There has been a lot of great discussion, research, and reporting on the promise and pitfalls of algorithmic decisionmaking in the past few years. As Cathy O’Neil nicely shows in her Weapons of Math Destruction (and associated columns), algorithmic decisionmaking has become increasingly important in domains as diverse as credit, insurance, education, and criminal justice. The algorithms O’Neil studies are characterized by their opacity, their scale, and their capacity to damage. Much of the public debate has focused on a class of algorithms employed in criminal justice, especially in sentencing and parole decisions. As scholars like Bernard Harcourt and Jonathan Simon have noted, criminal justice has been a testing ground for algorithmic decisionmaking since the early 20th century. But most of these early efforts had limited reach (low scale), and they were often published in scholarly venues (low opacity). Modern algorithms are proprietary, and are increasingly employed to decide the sentences or parole decisions for entire states.

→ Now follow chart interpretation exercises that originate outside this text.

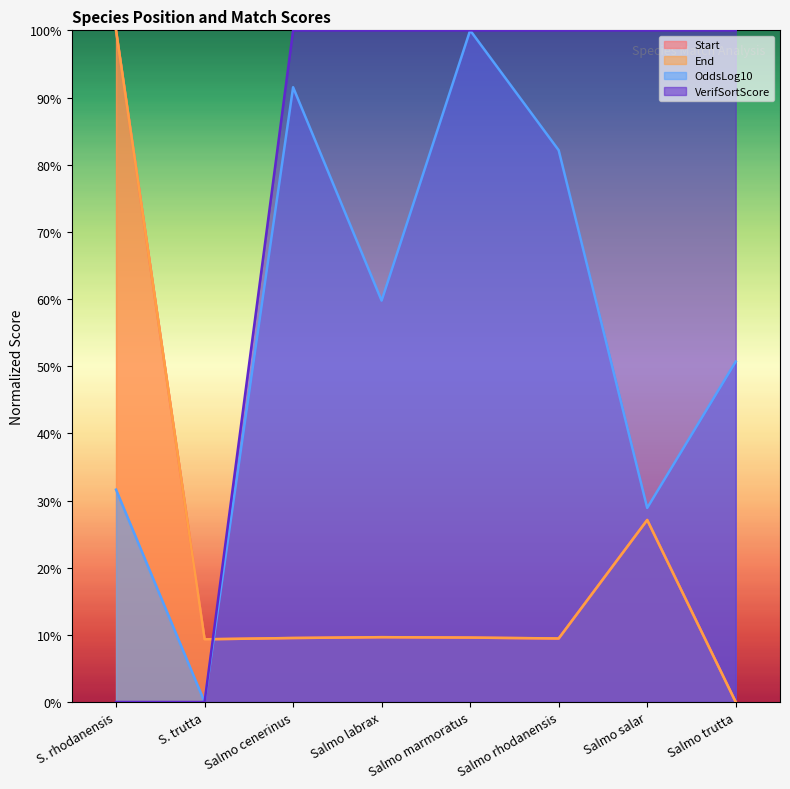

True or false: End has more than 2 interior local peaks.

False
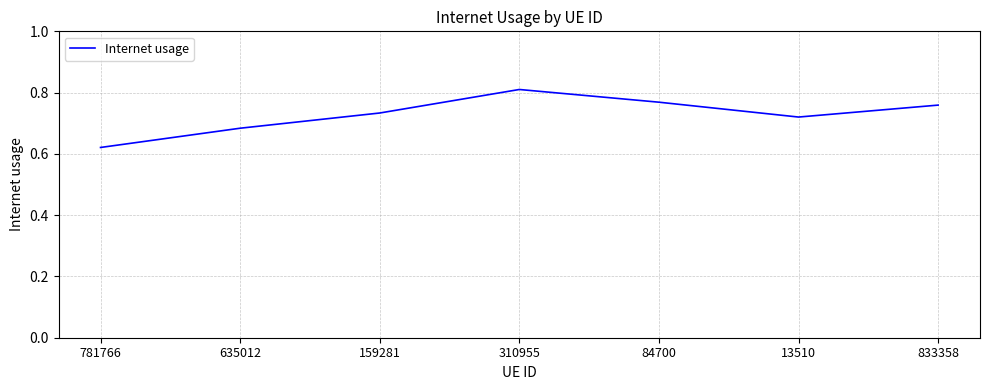

How many series are shown in this chart?

1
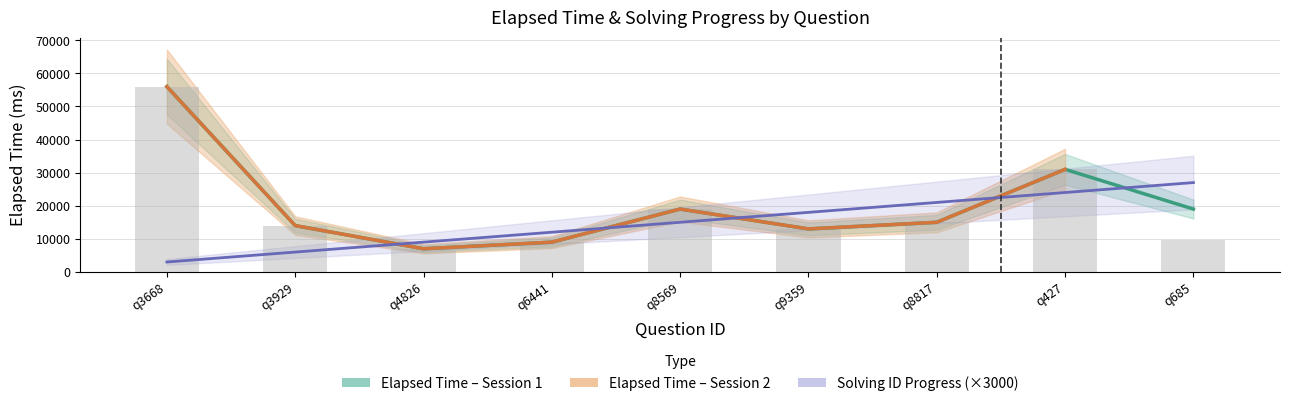

What is the minimum value for elapsed_time_session2?

7000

“Code of Silence”, Rebecca Wexler’s new piece in Washington Monthly, explores one such influential algorithm: COMPAS (also the study of an extensive, if contested, ProPublica report). Like O’Neil, Wexler focuses on the problem of opacity. The COMPAS algorithm is owned by a for-profit company, Northpointe, and the details of the algorithm are protected by trade secret law. The problems here are both obvious and massive, as Wexler documents.
Beyond the issue of secrecy, though, one issue struck me in reading Wexler’s account. One of the main justifications for a tool like COMPAS is that it reduces subjectivity in decisionmaking. The problems here are real: we know that decisionmakers at every point in the criminal justice system treat white and black individuals differently, from who gets stopped and frisked to who receives the death penalty. Complex, secretive algorithms like COMPAS are supposed to help solve this problem by turning the process of making consequential decisions into a mechanically objective one – no subjectivity, no bias. But as Wexler’s reporting shows, some of the variables that COMPAS considers (and apparently considers quite strongly) are just as subjective as the process it was designed to replace. She reports on the case of Glenn Rodríguez, a model inmate who was denied parole on the basis of his puzzlingly high COMPAS score:
Glenn Rodríguez had managed to work around this problem and show not only the presence of the error, but also its significance. He had been in prison so long, he later explained to me, that he knew inmates with similar backgrounds who were willing to let him see their COMPAS results. “This one guy, everything was the same except question 19,” he said. “I thought, this one answer is changing everything for me.” Then another inmate with a “yes” for that question was reassessed, and the single input switched to “no.” His final score dropped on a ten-point scale from 8 to 1. This was no red herring.
So what is question 19? The New York State version of COMPAS uses two separate inputs to evaluate prison misconduct. One is the inmate’s official disciplinary record. The other is question 19, which asks the evaluator, “Does this person appear to have notable disciplinary issues?”
Advocates of predictive models for criminal justice use often argue that computer systems can be more objective and transparent than human decisionmakers. But New York’s use of COMPAS for parole decisions shows that the opposite is also possible. An inmate’s disciplinary record can reflect past biases in the prison’s procedures, as when guards single out certain inmates or racial groups for harsh treatment. And question 19 explicitly asks for an evaluator’s opinion. The system can actually end up compounding and obscuring subjectivity.
This story was all too familiar to me from Emily Bosk’s work on similar decisionmaking systems in the child welfare system where case workers must answer similarly subjective questions about parental behaviors and problems in order to produce a seemingly objective score used to make decisions about removing children from home in cases of abuse and neglect. A statistical scoring system that takes subjective inputs (and it’s hard to imagine one that doesn’t) can’t produce a perfectly objective decision. To put it differently: this sort of algorithmic decisionmaking replaces your biases with someone else’s biases.